〇:20名中10名~12名が、臭みが抑えられていると評価した。
×:20名中9名以下が、臭みが抑えられていると評価した。
[酸化二次生成物(2-4ヘプタジエナール)分析]
粉末油脂の魚臭と青臭さの有無や程度は、多価不飽和脂肪酸油脂における戻り臭の原因物質の一つである2-4ヘプタジエナールの生成量を下記の方法で特定し、下記の評価基準で評価した。
粉末油脂1gをヘッドスペース分析用バイアル管に分取し、60℃にて25分加温した際に発生する揮発性物質を固相マイクロ抽出法(SPME)にて捕集する。SPMEファイバーにはSUPELCO社製の50/30μm DVB/CAR/PDMS等を用いることができる。

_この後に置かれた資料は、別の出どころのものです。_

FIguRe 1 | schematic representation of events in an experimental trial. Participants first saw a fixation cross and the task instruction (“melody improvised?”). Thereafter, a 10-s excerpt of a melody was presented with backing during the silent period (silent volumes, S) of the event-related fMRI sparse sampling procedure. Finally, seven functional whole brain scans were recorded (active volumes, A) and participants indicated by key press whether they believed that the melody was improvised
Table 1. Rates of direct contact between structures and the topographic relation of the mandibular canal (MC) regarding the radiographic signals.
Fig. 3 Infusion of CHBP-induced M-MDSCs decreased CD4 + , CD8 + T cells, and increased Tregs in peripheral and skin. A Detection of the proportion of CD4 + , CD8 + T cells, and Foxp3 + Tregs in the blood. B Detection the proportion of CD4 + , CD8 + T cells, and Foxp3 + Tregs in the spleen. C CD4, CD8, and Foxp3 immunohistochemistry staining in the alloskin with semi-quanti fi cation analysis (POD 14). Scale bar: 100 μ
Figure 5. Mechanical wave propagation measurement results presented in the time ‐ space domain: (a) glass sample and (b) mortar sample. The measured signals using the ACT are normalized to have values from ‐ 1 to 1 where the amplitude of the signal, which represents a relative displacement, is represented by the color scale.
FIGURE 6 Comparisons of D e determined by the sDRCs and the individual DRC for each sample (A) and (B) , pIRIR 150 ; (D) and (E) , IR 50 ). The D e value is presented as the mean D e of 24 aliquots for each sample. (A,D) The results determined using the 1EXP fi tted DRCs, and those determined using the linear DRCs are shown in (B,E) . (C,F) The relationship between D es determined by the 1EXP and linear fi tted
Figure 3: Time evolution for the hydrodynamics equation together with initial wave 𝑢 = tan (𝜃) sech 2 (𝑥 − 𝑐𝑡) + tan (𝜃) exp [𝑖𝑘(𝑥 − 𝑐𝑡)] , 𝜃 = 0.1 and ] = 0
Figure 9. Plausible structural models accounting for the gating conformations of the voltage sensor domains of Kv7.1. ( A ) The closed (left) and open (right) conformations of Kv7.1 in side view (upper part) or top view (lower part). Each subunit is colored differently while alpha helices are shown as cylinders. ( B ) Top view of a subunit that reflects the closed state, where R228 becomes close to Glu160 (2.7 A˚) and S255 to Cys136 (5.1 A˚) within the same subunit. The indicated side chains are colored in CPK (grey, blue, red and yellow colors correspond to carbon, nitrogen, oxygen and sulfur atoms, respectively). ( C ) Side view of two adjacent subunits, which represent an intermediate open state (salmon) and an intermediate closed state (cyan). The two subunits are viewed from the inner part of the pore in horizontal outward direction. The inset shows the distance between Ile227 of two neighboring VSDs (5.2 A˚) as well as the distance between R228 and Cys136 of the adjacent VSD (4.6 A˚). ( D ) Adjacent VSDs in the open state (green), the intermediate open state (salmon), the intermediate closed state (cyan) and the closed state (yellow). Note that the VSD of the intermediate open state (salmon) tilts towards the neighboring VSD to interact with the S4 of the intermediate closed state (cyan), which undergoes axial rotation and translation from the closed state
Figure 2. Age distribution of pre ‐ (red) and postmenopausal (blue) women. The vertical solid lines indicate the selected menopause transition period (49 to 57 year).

この揮発性物質をGC/MS装置(例えば、商品名「GC 7890A MSD 5975C」、アジレント・テクノロジー社製)の注入口にて240℃で5分間加熱脱着し、揮発性物質をガスクロマトグラフィー用カラム(例えば、商品名「DB-WAX UI」、60m×0.25mm、膜厚0.5μm、アジレント・テクノロジー社製)に供した。
評価基準
◎:2-4ヘプタジエナールが20000ppm未満
〇:2-4ヘプタジエナールが20000ppm以上48000ppm未満
×:2-4ヘプタジエナールが48000ppm以上
(菓子パンの作製)
実施例及び比較例の粉末油脂を使用した菓子パンを、下記の配合と工程により作製した。
・配合
強力粉 70質量部
薄力粉 30質量部
塩 0.8質量部
上白糖 32質量部
全卵 5質量部
濃縮乳 5質量部
マーガリン 20質量部
粉末油脂 15質量部
イースト 3質量部
イーストフード 0.1質量部
水 45質量部
・工程
ミキシング 低速1.5分マーガリン投入後低速1.5分 中高速5分(フック使用)
捏上温度 27℃
発 酵 発酵室温27℃ 湿度75% 40分
ベンチタイム 28℃ 20分
成 型 モルダーで延ばしロール型に成型
ホイロ 室温38℃ 湿度80% 40分
焼 成 210℃ 12分から18分
[菓子パンの風味]
実施例及び比較例の粉末油脂を使用した菓子パンを25℃で1日保管後、上記喫食時の評価(魚臭さ・雑味)の評価と同様の基準により、評価した。
(コーヒーの作製)
下記の配合比率で、コーヒー抽出液に砂糖、実施例及び比較例の粉末油脂を入れ、加温溶解した後、加熱した水を注ぎ、完全に溶解してコーヒーを作製した。これを121℃で20分間加熱処理した後、10℃で静置した。
(コーヒーの配合)
コーヒー抽出液※ 6質量部
砂糖 5質量部
粉末油脂 1質量部
水 88質量部
※20質量%濃度になるよう湯にコーヒー粉末(市販品)を溶かし、リン酸水素2ナトリウムでpH6.8に調整した。
[コーヒーの風味]
実施例、比較例の粉末油脂を使用したコーヒーを10℃で1日保管後、上記喫食時の評価(魚臭さ・雑味)の評価と同様の基準により、評価した。
上記評価の結果を表1に示す。
Figure 2024035186000001
[粉末油脂含有食品の長期摂取評価1 脂質代謝の評価]
ヒトを対象とした医学系研究倫理審査委員会の承認を得て、実験を実施した(承認番号:人倫理-2019-11A、人倫理-2020-09A)。10名の若年健康男性を被験者とし、被験者1人が2試行を行うpre test-post test designsで実施した。pre test終了後、エイコサペンタエン酸(EPA)及び/又はドコサヘキサエン酸(DHA)を含有する粉末油脂を添加したパン(実施例2)を12週間摂取する食事介入(n-3 PUFA摂取量:1.6g/day)を行ったのち、post testを実施した。各試行では、被験者から採血及び呼気分析を実施した。採取した血液から、赤血球膜脂肪酸組成の測定を実施した。また、ヒューマンカロリーメーター(FHC-20S、富士医科産業株式会社製)を用いた呼気分析からエネルギー代謝を測定した。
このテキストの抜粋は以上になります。